WHAT TO WORK ON: Copy each line below without leaving any out.

DATA FOR ANALYSIS:
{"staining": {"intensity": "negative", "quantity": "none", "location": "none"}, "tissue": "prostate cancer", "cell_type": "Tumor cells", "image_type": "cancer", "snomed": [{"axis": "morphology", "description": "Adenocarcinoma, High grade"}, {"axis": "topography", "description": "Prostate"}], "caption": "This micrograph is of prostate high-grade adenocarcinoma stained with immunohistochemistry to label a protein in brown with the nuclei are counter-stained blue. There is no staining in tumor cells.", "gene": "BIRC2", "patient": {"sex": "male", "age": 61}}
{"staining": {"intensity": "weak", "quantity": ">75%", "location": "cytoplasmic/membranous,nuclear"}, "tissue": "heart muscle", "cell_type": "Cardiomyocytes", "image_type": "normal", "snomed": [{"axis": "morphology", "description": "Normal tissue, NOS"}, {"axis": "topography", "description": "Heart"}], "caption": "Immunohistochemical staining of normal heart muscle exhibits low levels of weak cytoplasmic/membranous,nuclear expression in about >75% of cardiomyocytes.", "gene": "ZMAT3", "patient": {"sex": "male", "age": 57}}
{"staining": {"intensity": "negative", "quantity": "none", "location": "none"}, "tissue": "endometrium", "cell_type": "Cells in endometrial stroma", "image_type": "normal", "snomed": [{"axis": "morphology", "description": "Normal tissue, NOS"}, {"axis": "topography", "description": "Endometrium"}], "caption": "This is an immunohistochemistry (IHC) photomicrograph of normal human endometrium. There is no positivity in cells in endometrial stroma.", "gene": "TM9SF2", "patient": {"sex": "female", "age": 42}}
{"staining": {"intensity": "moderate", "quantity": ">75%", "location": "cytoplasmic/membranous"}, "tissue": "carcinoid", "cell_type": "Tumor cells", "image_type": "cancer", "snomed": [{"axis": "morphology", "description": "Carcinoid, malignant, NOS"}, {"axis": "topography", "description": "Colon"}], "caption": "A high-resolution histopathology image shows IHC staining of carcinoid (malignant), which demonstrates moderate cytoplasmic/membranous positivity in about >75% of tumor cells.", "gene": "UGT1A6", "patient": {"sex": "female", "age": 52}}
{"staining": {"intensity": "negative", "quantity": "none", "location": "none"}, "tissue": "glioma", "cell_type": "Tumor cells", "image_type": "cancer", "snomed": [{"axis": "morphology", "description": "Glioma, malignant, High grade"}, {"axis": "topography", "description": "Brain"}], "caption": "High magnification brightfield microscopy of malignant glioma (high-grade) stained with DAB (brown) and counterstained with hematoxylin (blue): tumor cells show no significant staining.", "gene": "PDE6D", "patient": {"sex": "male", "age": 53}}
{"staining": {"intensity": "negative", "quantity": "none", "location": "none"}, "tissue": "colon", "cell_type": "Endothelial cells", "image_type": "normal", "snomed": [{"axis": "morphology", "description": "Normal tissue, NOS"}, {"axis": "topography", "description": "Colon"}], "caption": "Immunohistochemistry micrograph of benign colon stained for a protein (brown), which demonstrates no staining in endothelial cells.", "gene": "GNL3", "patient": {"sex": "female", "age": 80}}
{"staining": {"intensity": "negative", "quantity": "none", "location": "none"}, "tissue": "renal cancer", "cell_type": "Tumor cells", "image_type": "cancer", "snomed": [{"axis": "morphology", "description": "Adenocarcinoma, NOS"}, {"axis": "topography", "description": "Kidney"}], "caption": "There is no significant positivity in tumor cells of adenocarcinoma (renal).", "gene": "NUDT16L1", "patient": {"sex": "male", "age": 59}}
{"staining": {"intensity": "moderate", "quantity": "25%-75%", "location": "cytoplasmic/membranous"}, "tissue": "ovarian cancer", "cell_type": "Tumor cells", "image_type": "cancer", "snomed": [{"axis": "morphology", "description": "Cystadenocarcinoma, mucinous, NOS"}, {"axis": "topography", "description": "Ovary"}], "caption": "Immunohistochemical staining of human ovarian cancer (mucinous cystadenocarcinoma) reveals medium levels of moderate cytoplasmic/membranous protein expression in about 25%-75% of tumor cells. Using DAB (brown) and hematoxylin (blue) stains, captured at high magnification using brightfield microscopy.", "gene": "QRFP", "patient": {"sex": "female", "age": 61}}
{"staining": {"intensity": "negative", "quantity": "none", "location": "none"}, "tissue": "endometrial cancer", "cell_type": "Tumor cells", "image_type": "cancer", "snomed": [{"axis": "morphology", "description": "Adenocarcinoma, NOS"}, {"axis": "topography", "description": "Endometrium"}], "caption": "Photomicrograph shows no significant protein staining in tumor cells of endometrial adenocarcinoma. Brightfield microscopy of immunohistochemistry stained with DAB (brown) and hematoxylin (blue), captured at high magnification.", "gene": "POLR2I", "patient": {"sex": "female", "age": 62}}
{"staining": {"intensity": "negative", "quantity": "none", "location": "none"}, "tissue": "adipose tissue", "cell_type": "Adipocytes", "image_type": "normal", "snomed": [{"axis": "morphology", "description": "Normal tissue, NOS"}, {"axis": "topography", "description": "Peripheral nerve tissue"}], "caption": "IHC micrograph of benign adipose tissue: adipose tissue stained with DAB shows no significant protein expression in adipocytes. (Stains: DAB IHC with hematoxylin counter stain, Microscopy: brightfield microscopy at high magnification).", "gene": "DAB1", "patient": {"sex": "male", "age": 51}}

EXERCISE SOLUTION:
{"staining": {"intensity": "negative", "quantity": "none", "location": "none"}, "tissue": "prostate cancer", "cell_type": "Tumor cells", "image_type": "cancer", "snomed": [{"axis": "morphology", "description": "Adenocarcinoma, High grade"}, {"axis": "topography", "description": "Prostate"}], "caption": "This micrograph is of prostate high-grade adenocarcinoma stained with immunohistochemistry to label a protein in brown with the nuclei are counter-stained blue. There is no staining in tumor cells.", "gene": "BIRC2", "patient": {"sex": "male", "age": 61}}
{"staining": {"intensity": "weak", "quantity": ">75%", "location": "cytoplasmic/membranous,nuclear"}, "tissue": "heart muscle", "cell_type": "Cardiomyocytes", "image_type": "normal", "snomed": [{"axis": "morphology", "description": "Normal tissue, NOS"}, {"axis": "topography", "description": "Heart"}], "caption": "Immunohistochemical staining of normal heart muscle exhibits low levels of weak cytoplasmic/membranous,nuclear expression in about >75% of cardiomyocytes.", "gene": "ZMAT3", "patient": {"sex": "male", "age": 57}}
{"staining": {"intensity": "negative", "quantity": "none", "location": "none"}, "tissue": "endometrium", "cell_type": "Cells in endometrial stroma", "image_type": "normal", "snomed": [{"axis": "morphology", "description": "Normal tissue, NOS"}, {"axis": "topography", "description": "Endometrium"}], "caption": "This is an immunohistochemistry (IHC) photomicrograph of normal human endometrium. There is no positivity in cells in endometrial stroma.", "gene": "TM9SF2", "patient": {"sex": "female", "age": 42}}
{"staining": {"intensity": "moderate", "quantity": ">75%", "location": "cytoplasmic/membranous"}, "tissue": "carcinoid", "cell_type": "Tumor cells", "image_type": "cancer", "snomed": [{"axis": "morphology", "description": "Carcinoid, malignant, NOS"}, {"axis": "topography", "description": "Colon"}], "caption": "A high-resolution histopathology image shows IHC staining of carcinoid (malignant), which demonstrates moderate cytoplasmic/membranous positivity in about >75% of tumor cells.", "gene": "UGT1A6", "patient": {"sex": "female", "age": 52}}
{"staining": {"intensity": "negative", "quantity": "none", "location": "none"}, "tissue": "glioma", "cell_type": "Tumor cells", "image_type": "cancer", "snomed": [{"axis": "morphology", "description": "Glioma, malignant, High grade"}, {"axis": "topography", "description": "Brain"}], "caption": "High magnification brightfield microscopy of malignant glioma (high-grade) stained with DAB (brown) and counterstained with hematoxylin (blue): tumor cells show no significant staining.", "gene": "PDE6D", "patient": {"sex": "male", "age": 53}}
{"staining": {"intensity": "negative", "quantity": "none", "location": "none"}, "tissue": "colon", "cell_type": "Endothelial cells", "image_type": "normal", "snomed": [{"axis": "morphology", "description": "Normal tissue, NOS"}, {"axis": "topography", "description": "Colon"}], "caption": "Immunohistochemistry micrograph of benign colon stained for a protein (brown), which demonstrates no staining in endothelial cells.", "gene": "GNL3", "patient": {"sex": "female", "age": 80}}
{"staining": {"intensity": "negative", "quantity": "none", "location": "none"}, "tissue": "renal cancer", "cell_type": "Tumor cells", "image_type": "cancer", "snomed": [{"axis": "morphology", "description": "Adenocarcinoma, NOS"}, {"axis": "topography", "description": "Kidney"}], "caption": "There is no significant positivity in tumor cells of adenocarcinoma (renal).", "gene": "NUDT16L1", "patient": {"sex": "male", "age": 59}}
{"staining": {"intensity": "moderate", "quantity": "25%-75%", "location": "cytoplasmic/membranous"}, "tissue": "ovarian cancer", "cell_type": "Tumor cells", "image_type": "cancer", "snomed": [{"axis": "morphology", "description": "Cystadenocarcinoma, mucinous, NOS"}, {"axis": "topography", "description": "Ovary"}], "caption": "Immunohistochemical staining of human ovarian cancer (mucinous cystadenocarcinoma) reveals medium levels of moderate cytoplasmic/membranous protein expression in about 25%-75% of tumor cells. Using DAB (brown) and hematoxylin (blue) stains, captured at high magnification using brightfield microscopy.", "gene": "QRFP", "patient": {"sex": "female", "age": 61}}
{"staining": {"intensity": "negative", "quantity": "none", "location": "none"}, "tissue": "endometrial cancer", "cell_type": "Tumor cells", "image_type": "cancer", "snomed": [{"axis": "morphology", "description": "Adenocarcinoma, NOS"}, {"axis": "topography", "description": "Endometrium"}], "caption": "Photomicrograph shows no significant protein staining in tumor cells of endometrial adenocarcinoma. Brightfield microscopy of immunohistochemistry stained with DAB (brown) and hematoxylin (blue), captured at high magnification.", "gene": "POLR2I", "patient": {"sex": "female", "age": 62}}
{"staining": {"intensity": "negative", "quantity": "none", "location": "none"}, "tissue": "adipose tissue", "cell_type": "Adipocytes", "image_type": "normal", "snomed": [{"axis": "morphology", "description": "Normal tissue, NOS"}, {"axis": "topography", "description": "Peripheral nerve tissue"}], "caption": "IHC micrograph of benign adipose tissue: adipose tissue stained with DAB shows no significant protein expression in adipocytes. (Stains: DAB IHC with hematoxylin counter stain, Microscopy: brightfield microscopy at high magnification).", "gene": "DAB1", "patient": {"sex": "male", "age": 51}}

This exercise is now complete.